TASK BRIEF = Print the data below again in full, exactly as it stands, with no images.

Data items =
************

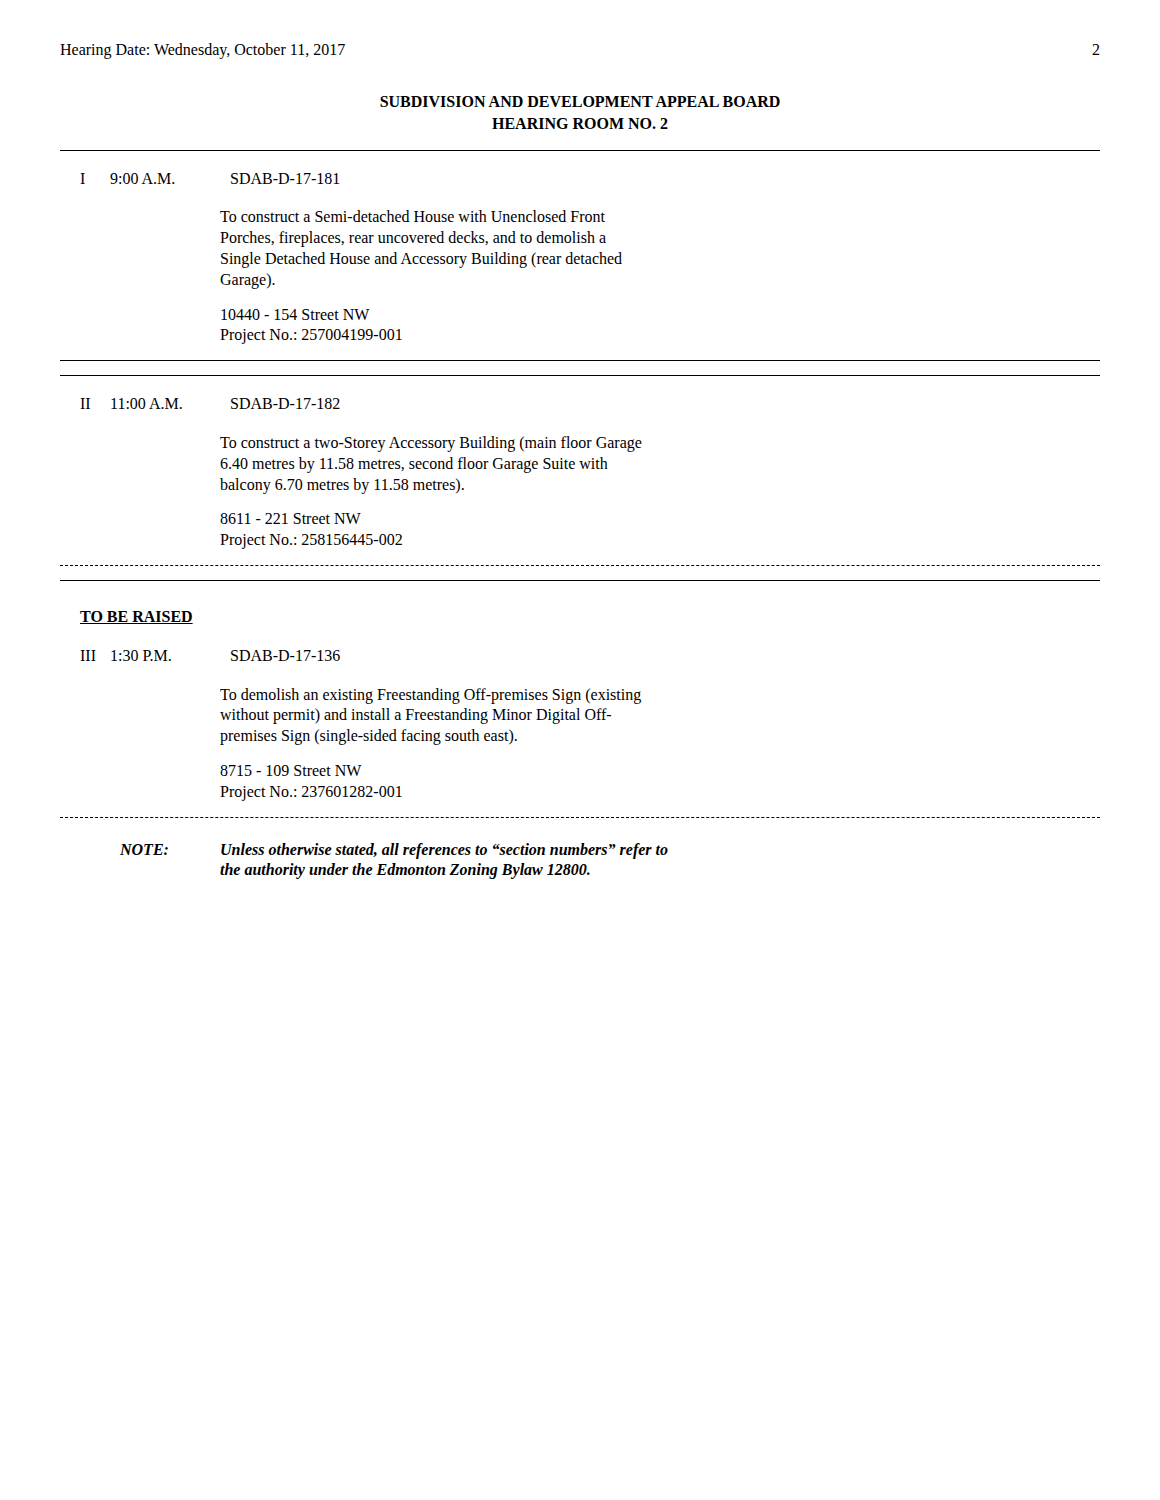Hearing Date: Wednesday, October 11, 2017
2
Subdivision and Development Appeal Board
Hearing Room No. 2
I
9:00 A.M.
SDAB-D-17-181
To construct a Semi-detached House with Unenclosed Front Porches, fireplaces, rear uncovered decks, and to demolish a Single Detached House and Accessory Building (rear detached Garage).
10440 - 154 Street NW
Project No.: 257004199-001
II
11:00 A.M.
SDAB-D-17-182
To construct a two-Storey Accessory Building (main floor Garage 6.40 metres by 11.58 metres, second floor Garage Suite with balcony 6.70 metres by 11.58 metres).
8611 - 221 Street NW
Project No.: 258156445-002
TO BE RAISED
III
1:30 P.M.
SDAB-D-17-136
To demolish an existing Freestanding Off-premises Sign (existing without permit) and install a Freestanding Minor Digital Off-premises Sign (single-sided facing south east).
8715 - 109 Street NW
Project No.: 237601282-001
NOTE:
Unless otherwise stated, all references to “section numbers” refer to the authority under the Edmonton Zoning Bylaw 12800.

************

RESPONSE BOX =
Hearing Date: Wednesday, October 11, 2017
2
Subdivision and Development Appeal Board
Hearing Room No. 2
I
9:00 A.M.
SDAB-D-17-181
To construct a Semi-detached House with Unenclosed Front Porches, fireplaces, rear uncovered decks, and to demolish a Single Detached House and Accessory Building (rear detached Garage).
10440 - 154 Street NW
Project No.: 257004199-001
II
11:00 A.M.
SDAB-D-17-182
To construct a two-Storey Accessory Building (main floor Garage 6.40 metres by 11.58 metres, second floor Garage Suite with balcony 6.70 metres by 11.58 metres).
8611 - 221 Street NW
Project No.: 258156445-002
TO BE RAISED
III
1:30 P.M.
SDAB-D-17-136
To demolish an existing Freestanding Off-premises Sign (existing without permit) and install a Freestanding Minor Digital Off-premises Sign (single-sided facing south east).
8715 - 109 Street NW
Project No.: 237601282-001
NOTE:
Unless otherwise stated, all references to “section numbers” refer to the authority under the Edmonton Zoning Bylaw 12800.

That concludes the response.